English    Türkçe    فارسی   

6
3413-3422

  • Üstad, bu suç yüzünden bir daha çürümüş sopaya dayanma, çürük tahtaya basma diye onu cezalandırdı.
  • Fakat Yusuf’u da gönlüne o mahpusluktan bir dert gelmesin diye kendisiyle meşgul etti.
  • Tanrı ona öyle bir ünsiyet öyle bir sarhoşluk ver di ki, gözünde ne zindan kaldı ne karanlık. 3415
  • Zindan, rahimden daha aşağılık, daha kötü, daha karanlık, daha kanlı ve daha kokuşuk değil ya.
  • Tanrı, rahimde sana kendi tarafından bir pencere açınca bedenin günden güne gelişti.
  • O zindanda, kıyas kabul etmez bir zevkle bedenin duyguları, adeta dikilmiş bir ağaç gibi güzelce açıldı.
  • O rahimden çıkmak sana pek güç gelirdi. Ananın kasığından arkaya doğru kaçardın.
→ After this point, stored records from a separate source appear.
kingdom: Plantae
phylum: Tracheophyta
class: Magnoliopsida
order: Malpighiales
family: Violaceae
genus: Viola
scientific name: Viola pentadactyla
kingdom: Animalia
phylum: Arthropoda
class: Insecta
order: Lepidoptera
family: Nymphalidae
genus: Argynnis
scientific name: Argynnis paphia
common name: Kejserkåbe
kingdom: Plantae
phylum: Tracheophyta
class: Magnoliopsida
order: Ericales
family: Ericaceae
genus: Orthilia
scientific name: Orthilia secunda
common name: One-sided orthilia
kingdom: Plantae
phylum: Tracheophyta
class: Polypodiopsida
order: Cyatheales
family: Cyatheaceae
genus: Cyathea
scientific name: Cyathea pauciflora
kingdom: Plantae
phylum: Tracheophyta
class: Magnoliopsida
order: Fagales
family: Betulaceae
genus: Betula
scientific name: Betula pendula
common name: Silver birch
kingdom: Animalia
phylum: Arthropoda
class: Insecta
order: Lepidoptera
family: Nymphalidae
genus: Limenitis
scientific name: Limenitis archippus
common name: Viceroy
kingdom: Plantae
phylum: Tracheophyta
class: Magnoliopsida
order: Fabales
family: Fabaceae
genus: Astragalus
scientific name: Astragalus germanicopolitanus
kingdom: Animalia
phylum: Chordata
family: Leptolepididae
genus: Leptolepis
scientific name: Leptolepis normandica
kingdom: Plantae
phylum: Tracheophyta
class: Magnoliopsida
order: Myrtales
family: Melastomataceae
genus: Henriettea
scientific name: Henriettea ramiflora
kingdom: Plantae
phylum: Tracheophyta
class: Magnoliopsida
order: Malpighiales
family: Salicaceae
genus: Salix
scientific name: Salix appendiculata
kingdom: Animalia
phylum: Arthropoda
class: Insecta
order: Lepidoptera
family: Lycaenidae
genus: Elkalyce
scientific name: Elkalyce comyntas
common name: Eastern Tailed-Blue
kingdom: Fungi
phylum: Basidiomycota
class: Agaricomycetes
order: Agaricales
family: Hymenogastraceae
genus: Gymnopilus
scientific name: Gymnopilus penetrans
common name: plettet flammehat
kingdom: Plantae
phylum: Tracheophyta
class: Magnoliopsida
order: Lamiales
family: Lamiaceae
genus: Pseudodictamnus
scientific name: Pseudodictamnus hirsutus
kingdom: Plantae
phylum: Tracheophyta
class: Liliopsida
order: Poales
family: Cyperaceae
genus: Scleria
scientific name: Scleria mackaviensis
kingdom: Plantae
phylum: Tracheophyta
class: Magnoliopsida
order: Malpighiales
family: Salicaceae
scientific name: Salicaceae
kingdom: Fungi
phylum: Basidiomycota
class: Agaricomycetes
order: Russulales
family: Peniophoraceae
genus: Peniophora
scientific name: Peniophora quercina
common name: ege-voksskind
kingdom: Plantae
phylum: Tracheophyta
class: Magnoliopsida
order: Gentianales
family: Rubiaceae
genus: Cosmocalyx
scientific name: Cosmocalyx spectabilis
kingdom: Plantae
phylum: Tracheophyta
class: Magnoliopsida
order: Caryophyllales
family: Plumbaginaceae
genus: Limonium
  • Lezzet dışardan gelmez içten gelir. Bunu böyle bil. Köşkleri kaleleri aramayı ahmaklık say. 3420
  • Birisi Mescit bucağında sarhoş ve neşelidir. Öbürü bağda bahçede suratını asar, muradına erişmez, bir zevk bulamaz.
  • Köşk bir şey değildir. Bedenini yık. Define yıkık yerdedir a benim beyim.